El brutal asesinato de Jeremías Monzón, un adolescente de 15 años ocurrido en diciembre de 2025 en la ciudad de Santa Fe, volvió a sacudir a la opinión pública argentina en las últimas semanas tras la viralización de un video grabado por los propios agresores. La extrema violencia del hecho y la situación judicial de los responsables reactivaron con fuerza el debate político sobre la edad de imputabilidad penal, en momentos en que el Gobierno nacional se prepara para presentar un nuevo proyecto de ley penal juvenil que propone bajarla hasta los 13 años.
Un crimen de extrema crueldad
Jeremías fue visto por última vez el 18 de diciembre de 2025, cuando salió de su casa para encontrarse con una joven de 16 años con la que mantenía una relación. Cuatro días después, el 22 de diciembre, su cuerpo fue hallado semienterrado en una fábrica abandonada frente al estadio de Colón, en Santa Fe.
La autopsia determinó que el adolescente recibió 23 puñaladas, además de otras heridas provocadas con objetos punzantes. La investigación judicial estableció que fue torturado, mientras los agresores se burlaban de su sufrimiento y registraban el ataque en video.

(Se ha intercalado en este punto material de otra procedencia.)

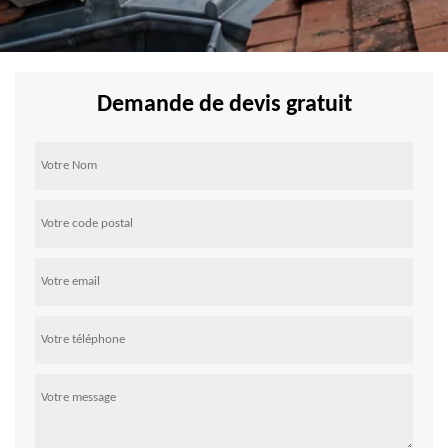
Demande de devis gratuit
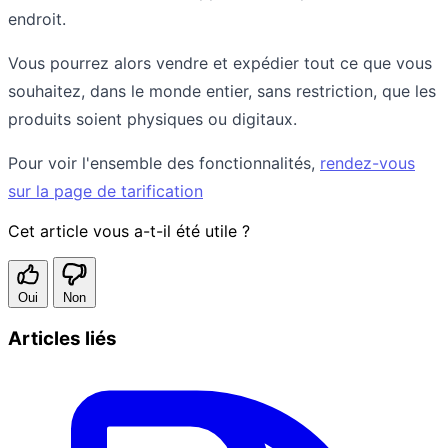
endroit.
Vous pourrez alors vendre et expédier tout ce que vous
souhaitez, dans le monde entier, sans restriction, que les
produits soient physiques ou digitaux.
Pour voir l'ensemble des fonctionnalités,
rendez-vous
sur la page de tarification
Cet article vous a-t-il été utile ?
Oui
Non
Articles liés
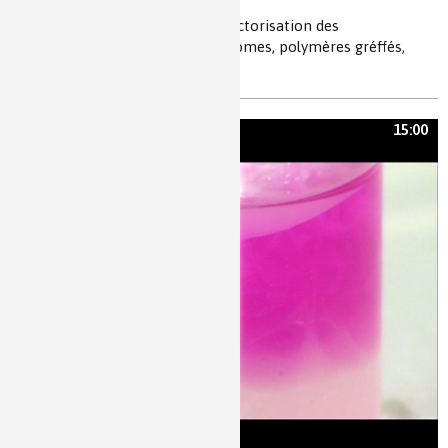
nanotechnologies, biomédical, vectorisation des
médicaments, nanovecteur, liposomes, polymères gréffés,
polyéthylèneglycol
15:00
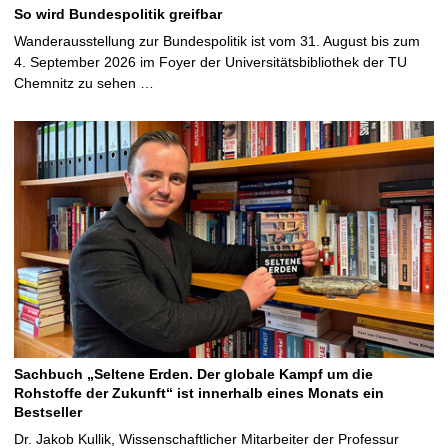
So wird Bundespolitik greifbar
Wanderausstellung zur Bundespolitik ist vom 31. August bis zum
4. September 2026 im Foyer der Universitätsbibliothek der TU
Chemnitz zu sehen …
Sachbuch „Seltene Erden. Der globale Kampf um die
Rohstoffe der Zukunft“ ist innerhalb eines Monats ein
Bestseller
Dr. Jakob Kullik, Wissenschaftlicher Mitarbeiter der Professur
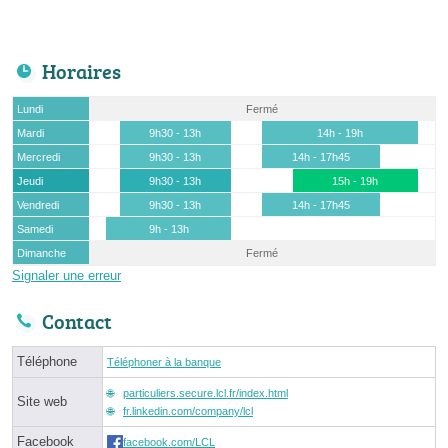
Horaires
Lundi
Fermé
Mardi
9h30 - 13h
14h - 19h
Mercredi
9h30 - 13h
14h - 17h45
Jeudi
9h30 - 13h
15h - 19h
Vendredi
9h30 - 13h
14h - 17h45
Samedi
9h - 13h
Dimanche
Fermé
Signaler une erreur
Contact
Téléphone
Téléphoner à la banque
particuliers.secure.lcl.fr/index.html
Site web
fr.linkedin.com/company/lcl
Facebook
facebook.com/LCL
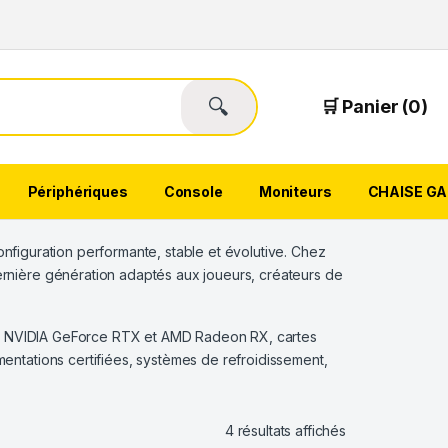
🔍
🛒 Panier (0)
Périphériques
Console
Moniteurs
CHAISE G
nfiguration performante, stable et évolutive. Chez
nière génération adaptés aux joueurs, créateurs de
es NVIDIA GeForce RTX et AMD Radeon RX, cartes
ntations certifiées, systèmes de refroidissement,
Trié du plus ré
4 résultats affichés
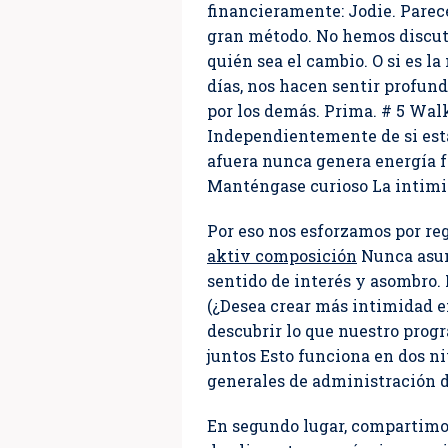
financieramente: Jodie. Parece
gran método. No hemos discuti
quién sea el cambio. O si es l
días, nos hacen sentir profun
por los demás. Prima. # 5 Walk
Independientemente de si est
afuera nunca genera energía f
Manténgase curioso La intimi
Por eso nos esforzamos por r
aktiv composición
Nunca asum
sentido de interés y asombro.
(¿Desea crear más intimidad 
descubrir lo que nuestro prog
juntos Esto funciona en dos n
generales de administración d
En segundo lugar, compartimos 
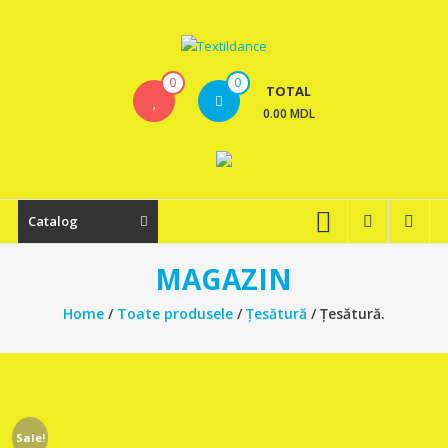
Skip
to
content
Textildance.md
0
0
TOTAL
0.00 MDL
Catalog
MAGAZIN
Home
/
Toate produsele
/
Țesătură
/ Țesătură.
Sale!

Según la causa, el crimen habría estado planificado y ejecutado con una violencia que impactó incluso a investigadores y peritos.
Los implicados y la situación judicial
Por el homicidio fueron identificados tres menores como coautores:
una adolescente de 16 años, actualmente detenida en un centro de alojamiento para menores con causas penales en la provincia de Santa Fe;
y dos adolescentes de 14 años, que por su edad son considerados inimputables según la legislación vigente y permanecen en libertad.
Esta situación generó una profunda indignación social, especialmente en la familia de la víctima, que denunció la falta de respuestas judiciales y el riesgo que implica que los responsables del crimen continúen en sus domicilios. El 26 de enero de 2026, la Justicia ordenó además que continúe detenida la madre de la joven imputada, bajo sospecha de posible participación o encubrimiento.
El video y el reclamo de la familia
La reciente difusión en redes sociales del video del asesinato intensificó la conmoción. El material, que forma parte del expediente judicial, muestra fragmentos del ataque y el comportamiento de los agresores. La familia de Jeremías solicitó de manera expresa que no se siga compartiendo el video, tanto por respeto a la víctima como para no obstaculizar la investigación sobre la filtración de pruebas judiciales.
“Lo único que tenemos hoy es el horror de saber cómo lo mataron, pero no tenemos justicia”, expresaron familiares en declaraciones públicas, donde también reclamaron cambios urgentes en el sistema penal juvenil.
Debate político y proyecto de ley
El caso Monzón se convirtió en uno de los principales argumentos en la discusión que atraviesa al arco político nacional. En este contexto, el Gobierno nacional anunciará en los próximos días la presentación de un nuevo proyecto de ley penal juvenil, que contempla bajar la edad de imputabilidad a los 13 años y dotar a la Justicia de más herramientas para intervenir en delitos de extrema gravedad cometidos por menores.
Desde distintos sectores se sostiene que el actual marco legal deja sin respuestas adecuadas a hechos de violencia extrema, mientras que otros advierten que la reforma debe ir acompañada de políticas de prevención, contención social y fortalecimiento institucional.
Mientras el debate avanza en el Congreso, el crimen de Jeremías Monzón sigue siendo un símbolo del dolor de una familia y de una discusión pendiente que atraviesa a toda la sociedad argentina.